Conrad was featured on America’s Most Wanted and Unsolved Mysteries while investigators chased leads across the country, including Washington D.C., Inglewood, California, western Texas, Oregon, and Honolulu, Hawaii.

For 52 years, authorities were unable to track him — until they made a breakthrough this year after comparing documents Conrad filled out in the 1960s with documents a “Thomas Randele” filed in more recent years.

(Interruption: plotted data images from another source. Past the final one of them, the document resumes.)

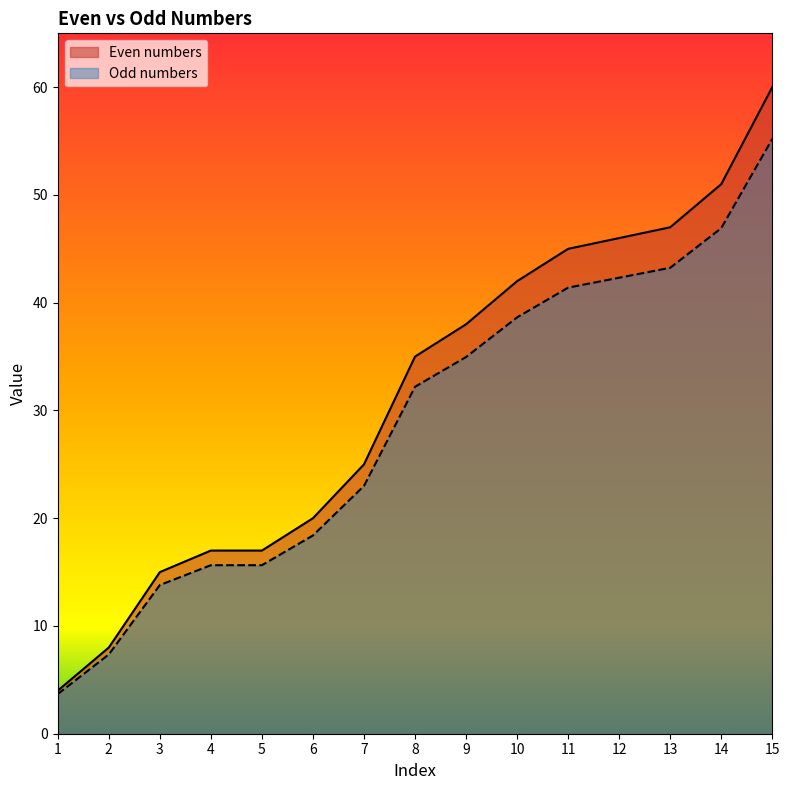

What is the difference between the second highest and second lowest values in the Even numbers series?

43.0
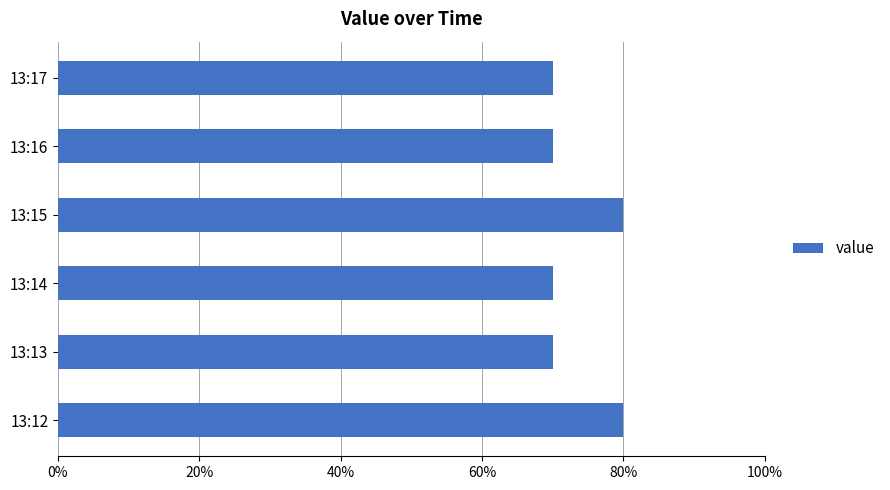

Does the chart contain any negative values?

No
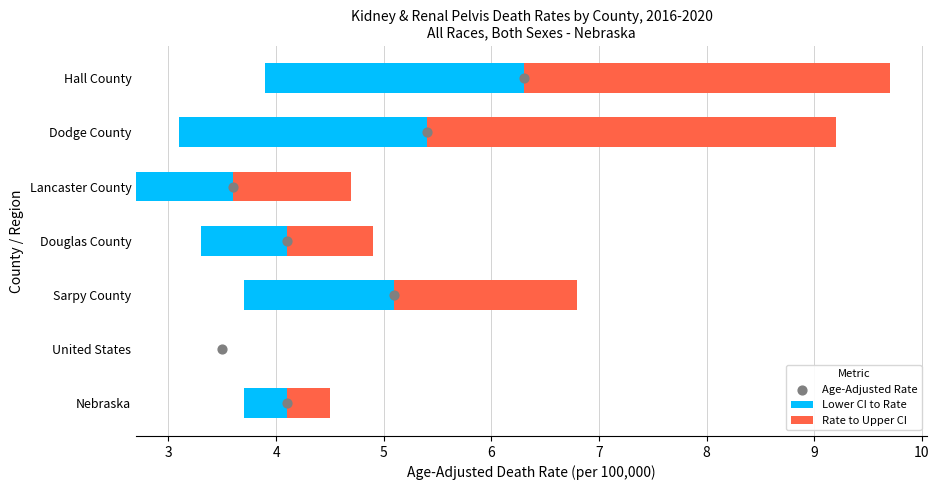

Which series has the largest total across all categories?

Age-Adjusted Rate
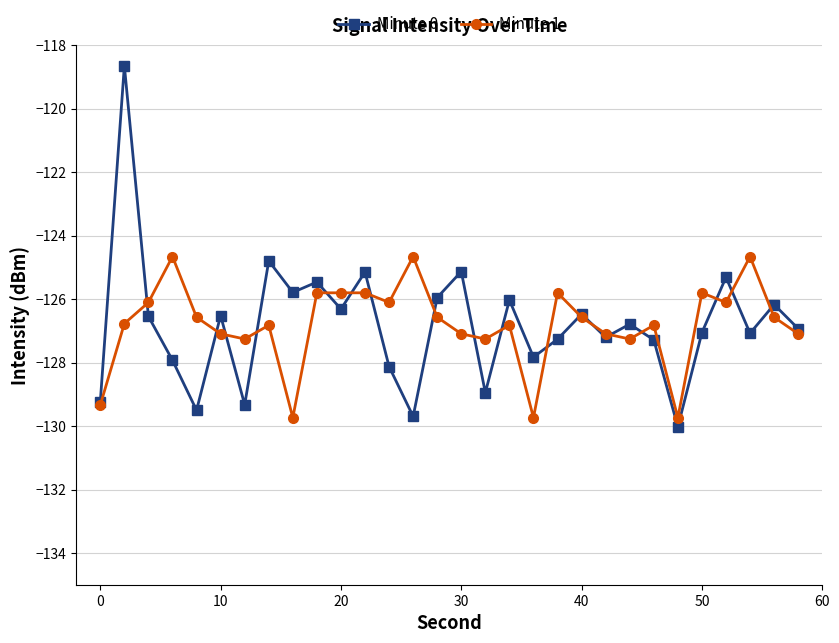

Which series has the widest spread of values?

Minute 0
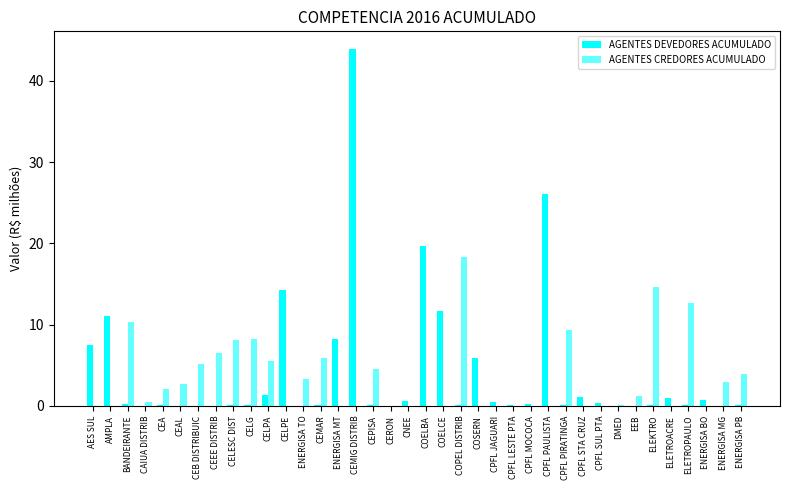

The value of AGENTES CREDORES ACUMULADO at CPFL SUL PTA is 0.0. True or false?

True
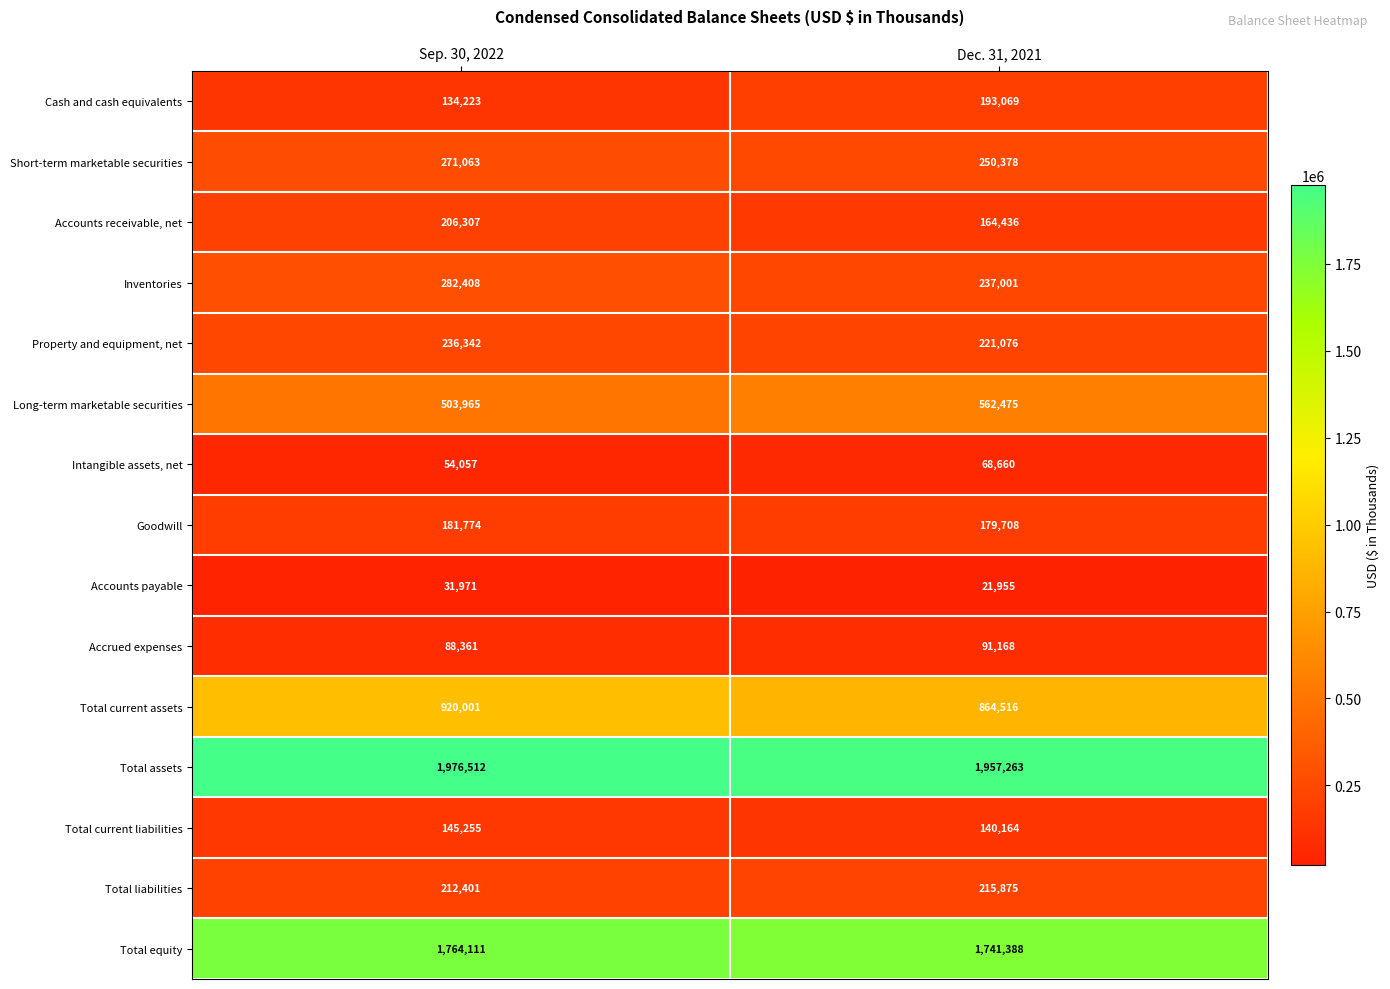

At which category is the sum across all series the highest?

Sep. 30, 2022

Apparently, Conrad had changed his name to Thomas Randele, had a wife named Kathy and a daughter named Ashley. He also became a local golf professional and made a 40-year career selling luxury vehicles.

He had been living an unassuming life in the Boston suburb since 1970 close to the location where the original Thomas Crown Affair movie was filmed.

U.S. Marshal Pete Elliot said:

“This past week, we identified Thomas Randele as Theodore J. Conrad. He led an unassuming life in the suburbs of Boston, was very well liked in his community.”

Although he had made a life in Lynnfield, Massachusetts, his ill-gotten gains hadn’t served him well as he had filed for bankruptcy in 2014.

And though his identity was finally confirmed, it was too late. Conrad died of lung cancer in May of 2021 in Lynnfield using a date of birth as July 10, 1947. His real date of birth was July 10, 1949, and Conrad would have been 71 at the time of his death.

His wife and daughter had had no idea about his heist until he told them at his last minute. His obituary stated that he loved golf, cars, and cooking, and spent a significant amount of time perfecting his skills and trying out new recipes for his wife and daughter.

For Elliot, the case is personal as his father was also a U.S. marshal who died last year and never got to see the case closed.

Elliot explained:

“This is a case I know all too well.”

“My father, John K. Elliott, was a dedicated career Deputy United States Marshal in Cleveland from 1969 until his retirement in 1990. My father took an interest in this case early because Conrad lived and worked near us in the late 1960s.

“My father never stopped searching for Conrad and always wanted closure up until his death in 2020. We were able to match some of the documents that my father uncovered from Conrad’s college days in the 1960s with documents from Randele that led to his identification.

“I hope my father is resting a little easier today knowing his investigation and his United States Marshals Service brought closure to this decades-long mystery. Everything in real life doesn’t always end like in the movies.”